● What is expected:
In the entries below, find each line with the word "bfseries" and return it.

Start of Entries shown

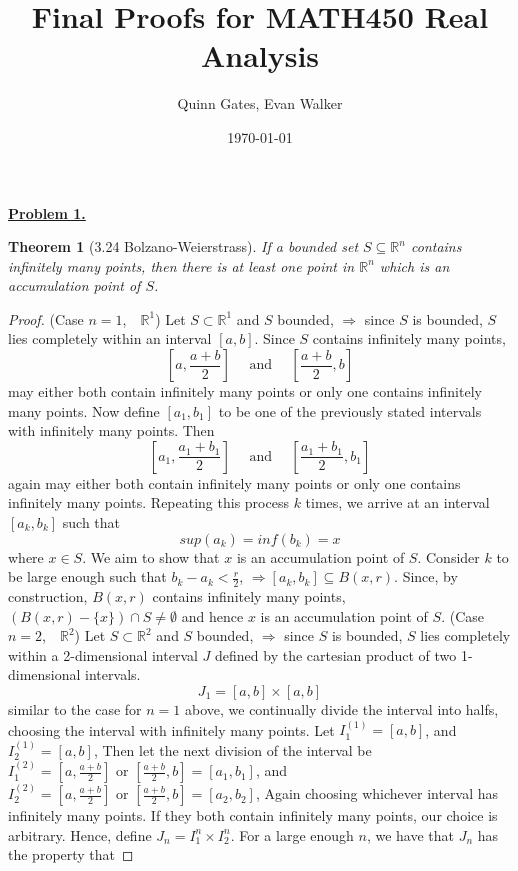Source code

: \documentclass[aps,pra,notitlepage,amsmath,amssymb,letterpaper,12pt]{revtex4-1}
\newtheorem{theorem}{Theorem}
\begin{document}
\title{Final Proofs for MATH450 Real Analysis}
\author{Quinn Gates, Evan Walker}
\date{\today}

\maketitle

\underline{\textbf{Problem 1.}}
\begin{theorem}[3.24 Bolzano-Weierstrass]
If a bounded set $S \subseteq \mathbb{R}^n$ contains infinitely many points, then there is at least one point in $\mathbb{R}^n$ which is an accumulation point of $S$.
\end{theorem}

\begin{proof}
(Case $n=1$,$\quad \mathbb{R}^{1}$)
Let $S \subset \mathbb{R}^{1}$ and $S$ bounded, $\Rightarrow$ since $S$ is bounded, $S$ lies completely within an interval $[a,b]$. Since $S$ contains infinitely many points,
$$[a,\frac{a+b}{2}] \quad \textrm{ and }  \quad [\frac{a+b}{2},b]$$
may either both contain infinitely many points or only one contains infinitely many points. Now define $[a_{1},b_{1}]$ to be one of the previously stated intervals with infinitely many points. Then
$$[a_{1},\frac{a_{1}+b_{1}}{2}] \quad \textrm{ and }  \quad [\frac{a_{1}+b_{1}}{2},b_{1}]$$
again may either both contain infinitely many points or only one contains infinitely many points. Repeating this process $k$ times, we arrive at an interval $[a_{k},b_{k}]$
such that $$sup(a_{k}) = inf(b_{k}) = x$$ where $x \in S$. We aim to show that $x$ is an accumulation point of $S$. Consider $k$ to be large enough such that $b_{k} - a_{k} < \frac{r}{2}$, $\Rightarrow [a_{k},b_{k}] \subseteq B(x,r)$. Since, by construction, $B(x,r)$ contains infinitely many points, $(B(x,r) - \{x\}) \cap S \ne \emptyset$ and hence $x$ is an accumulation point of $S$.
\newline{}
\newline{}
(Case $n=2$,$\quad \mathbb{R}^{2}$) Let $S \subset \mathbb{R}^{2}$ and $S$ bounded, $\Rightarrow$ since $S$ is bounded, $S$ lies completely within a 2-dimensional interval $J$ defined by the cartesian product of two 1-dimensional intervals.
$$J_{1} = [a,b] \times [a,b]$$
similar to the case for $n=1$ above, we continually divide the interval into halfs, choosing the interval with infinitely many points. Let $I_{1}^{(1)} = [a,b]$, and $I_{2}^{(1)} = [a,b]$, Then let the next division of the interval be $I_{1}^{(2)} = [a,\frac{a+b}{2}] \textrm{ or } [\frac{a+b}{2},b] = [a_{1},b_{1}]$, and $I_{2}^{(2)} = [a,\frac{a+b}{2}] \textrm{ or } [\frac{a+b}{2},b] = [a_{2},b_{2}]$, Again choosing whichever interval has infinitely many points. If they both contain infinitely many points, our choice is arbitrary. Hence, define $J_{n} = I_{1}^{n} \times I_{2}^{n}$. For a large enough $n$, we have that $J_{n}$ has the property that

\end{proof}
\end{document}
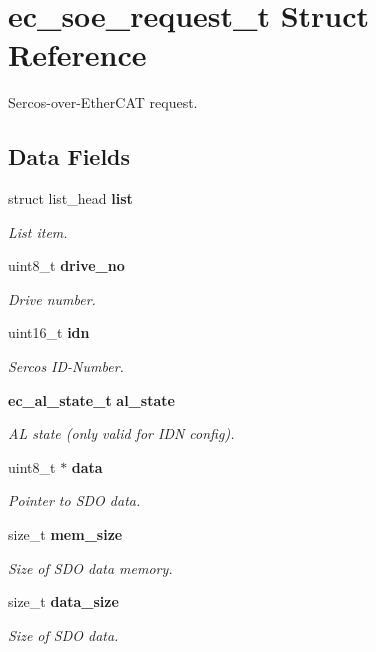 \section{ec\-\_\-soe\-\_\-request\-\_\-t Struct Reference}
\label{structec__soe__request__t}


Sercos-\/over-\/\-Ether\-C\-A\-T request.  


\subsection*{Data Fields}
\begin{DoxyCompactItemize}
\item 
struct list\-\_\-head {\bf list}
\begin{DoxyCompactList}\small\item\em List item. \end{DoxyCompactList}\item 
uint8\-\_\-t {\bf drive\-\_\-no}
\begin{DoxyCompactList}\small\item\em Drive number. \end{DoxyCompactList}\item 
uint16\-\_\-t {\bf idn}
\begin{DoxyCompactList}\small\item\em Sercos I\-D-\/\-Number. \end{DoxyCompactList}\item 
{\bf ec\-\_\-al\-\_\-state\-\_\-t} {\bf al\-\_\-state}
\begin{DoxyCompactList}\small\item\em A\-L state (only valid for I\-D\-N config). \end{DoxyCompactList}\item 
uint8\-\_\-t $\ast$ {\bf data}
\begin{DoxyCompactList}\small\item\em Pointer to S\-D\-O data. \end{DoxyCompactList}\item 
size\-\_\-t {\bf mem\-\_\-size}
\begin{DoxyCompactList}\small\item\em Size of S\-D\-O data memory. \end{DoxyCompactList}\item 
size\-\_\-t {\bf data\-\_\-size}
\begin{DoxyCompactList}\small\item\em Size of S\-D\-O data. \end{DoxyCompactList}\item 

\end{DoxyCompactItemize}
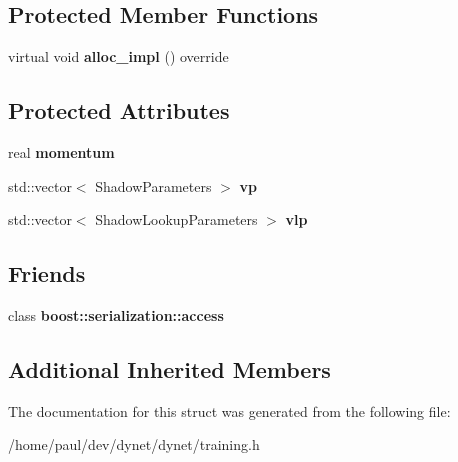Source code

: \subsection*{Protected Member Functions}
\begin{DoxyCompactItemize}
\item 
\hypertarget{structdynet_1_1MomentumSGDTrainer_a904d0442ffa5d18463ca529ee07a1af2}{}virtual void {\bfseries alloc\+\_\+impl} () override\label{structdynet_1_1MomentumSGDTrainer_a904d0442ffa5d18463ca529ee07a1af2}

\end{DoxyCompactItemize}
\subsection*{Protected Attributes}
\begin{DoxyCompactItemize}
\item 
\hypertarget{structdynet_1_1MomentumSGDTrainer_a61b272617d6a7a80f13f4c8d03215a7b}{}real {\bfseries momentum}\label{structdynet_1_1MomentumSGDTrainer_a61b272617d6a7a80f13f4c8d03215a7b}

\item 
\hypertarget{structdynet_1_1MomentumSGDTrainer_af6d25b4fbf842543c8de00470bfa0cbc}{}std\+::vector$<$ Shadow\+Parameters $>$ {\bfseries vp}\label{structdynet_1_1MomentumSGDTrainer_af6d25b4fbf842543c8de00470bfa0cbc}

\item 
\hypertarget{structdynet_1_1MomentumSGDTrainer_aea8235a50ab0e66768bd453e01cb406a}{}std\+::vector$<$ Shadow\+Lookup\+Parameters $>$ {\bfseries vlp}\label{structdynet_1_1MomentumSGDTrainer_aea8235a50ab0e66768bd453e01cb406a}

\end{DoxyCompactItemize}
\subsection*{Friends}
\begin{DoxyCompactItemize}
\item 
\hypertarget{structdynet_1_1MomentumSGDTrainer_ac98d07dd8f7b70e16ccb9a01abf56b9c}{}class {\bfseries boost\+::serialization\+::access}\label{structdynet_1_1MomentumSGDTrainer_ac98d07dd8f7b70e16ccb9a01abf56b9c}

\end{DoxyCompactItemize}
\subsection*{Additional Inherited Members}


The documentation for this struct was generated from the following file\+:\begin{DoxyCompactItemize}
\item 
/home/paul/dev/dynet/dynet/training.\+h\end{DoxyCompactItemize}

End of Entries shown

● Written reply:
\hypertarget{structdynet_1_1MomentumSGDTrainer_a904d0442ffa5d18463ca529ee07a1af2}{}virtual void {\bfseries alloc\+\_\+impl} () override\label{structdynet_1_1MomentumSGDTrainer_a904d0442ffa5d18463ca529ee07a1af2}
\hypertarget{structdynet_1_1MomentumSGDTrainer_a61b272617d6a7a80f13f4c8d03215a7b}{}real {\bfseries momentum}\label{structdynet_1_1MomentumSGDTrainer_a61b272617d6a7a80f13f4c8d03215a7b}
\hypertarget{structdynet_1_1MomentumSGDTrainer_af6d25b4fbf842543c8de00470bfa0cbc}{}std\+::vector$<$ Shadow\+Parameters $>$ {\bfseries vp}\label{structdynet_1_1MomentumSGDTrainer_af6d25b4fbf842543c8de00470bfa0cbc}
\hypertarget{structdynet_1_1MomentumSGDTrainer_aea8235a50ab0e66768bd453e01cb406a}{}std\+::vector$<$ Shadow\+Lookup\+Parameters $>$ {\bfseries vlp}\label{structdynet_1_1MomentumSGDTrainer_aea8235a50ab0e66768bd453e01cb406a}
\hypertarget{structdynet_1_1MomentumSGDTrainer_ac98d07dd8f7b70e16ccb9a01abf56b9c}{}class {\bfseries boost\+::serialization\+::access}\label{structdynet_1_1MomentumSGDTrainer_ac98d07dd8f7b70e16ccb9a01abf56b9c}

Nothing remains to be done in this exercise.